This morning I came back to the States from an extraordinary week in Israel. From Christmas Eve service at the Church of the Nativity in Bethlehem, to Kaballah studies with a Chassidic rabbi and my first mikvah, I experienced the opening of the spiritual portal that millions of people around the world associate with the Holy Land.
The political situation involving Israel and Palestine is a layer of heartbreak that cuts through the land, never far away from one’s consciousness, a problem never easy to analyze much less figure out how to solve. I have spoken to enough Jews and Arabs, Israelis and non-Israelis, to know that standard Western political narratives do not begin to recognize the deeper dynamics of trauma and fear that pervade the situation…or how best to heal them. But I left Israel this week as I have left it before, with this prayer from A Course in Miracles on my heart: “The holiest spot on earth is where an ancient hatred has become a present love.” May it be so.
Tonight being New Year’s Eve, I’m reminded of Thomas Paine’s exhortation that “we have it in our power to begin the world over again.” He was talking about politics and not New Year’s Eve, of course, but I think the point is the same: whether it’s in a country, or simply in our own lives, it is always possible to start over. To begin again. To let go the past and create something new for ourselves and for our children.
The world today is in many ways a very sorrowful place. From protesters in Iran to heartbroken female students in Afghanistan, from grieving parents in Idaho and Texas to billions of people who are hungry, sick, unjustly treated and suffering desperately all over this planet, darkness blankets so many hearts. This doesn’t seem to me like a night when any of that should be forgotten. But I think it can be inspiration and motivation for committing ourselves to the creation of a different kind of world.

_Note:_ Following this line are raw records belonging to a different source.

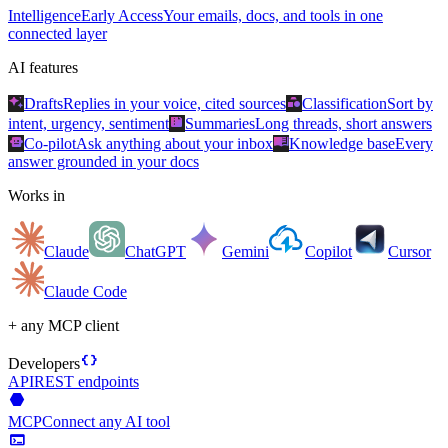
Intelligence
Early Access
Your emails, docs, and tools in one
connected layer
AI features
auto_awesome
category
Drafts
Replies in your voice, cited sources
Classification
Sort by
summarize
intent, urgency, sentiment
Summaries
Long threads, short answers
smart_toy
menu_book
Co-pilot
Ask anything about your inbox
Knowledge base
Every
answer grounded in your docs
Works in
Claude
ChatGPT
Gemini
Copilot
Cursor
Claude Code
+ any MCP client
data_object
Developers
API
REST endpoints
hexagon
MCP
Connect any AI tool
terminal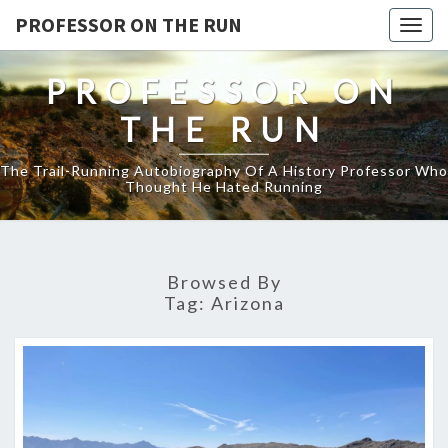
PROFESSOR ON THE RUN
Togg
navig
PROFESSOR ON
THE RUN
The Trail-Running Autobiography Of A History Professor Who
Thought He Hated Running
Browsed By
Tag:
Arizona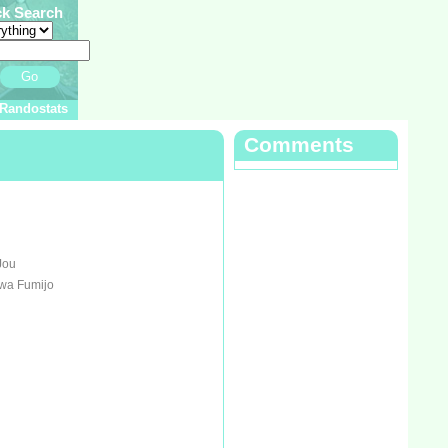
ck Search
Go
Randostats
Comments
Jou
awa Fumijo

I have a feeling about 2023; I think it’s going to be big. I think it’s both a challenge and an invitation to rise to our best selves, to find our courage, to spread our wings and help heal the world. Nobody else is going to do that for us; we have to do it ourselves. Perhaps tonight we can forgive ourselves and others, put down the baggage that keeps us bound, and reach for what only love can do. For miracles occur naturally in the presence of love. For those of us not suffering tonight, let’s commit in our hearts to helping those who are. Love will heal everything if only we will allow it to.
Here’s to the New Year, to the passing away of one year in our lives and our opening to miracles in 2023. Einstein said we wouldn’t solve the problems of the world from the same level of thinking we were at when we created them. So here’s to another kind of thinking next year, and another kind of world.
From the love in me to the love in you, may 2023 be the year you soar.
Happy New Year, Mother Marianne! #DisruptTheCorrupt
So beautifully said, Marianne. May the new thinking begin with reconnecting with the person we see in the mirror...with truly acknowledging how we survive each day. None of us produce the air we breathe, the water we drink, the food we eat, the clothes we wear, etc. Acknowledging we exist based on the contributions of humanity and the natural universe that sustains us gives us the authentic inspiration of a grateful and loving heart. Nothing in nature lives independently.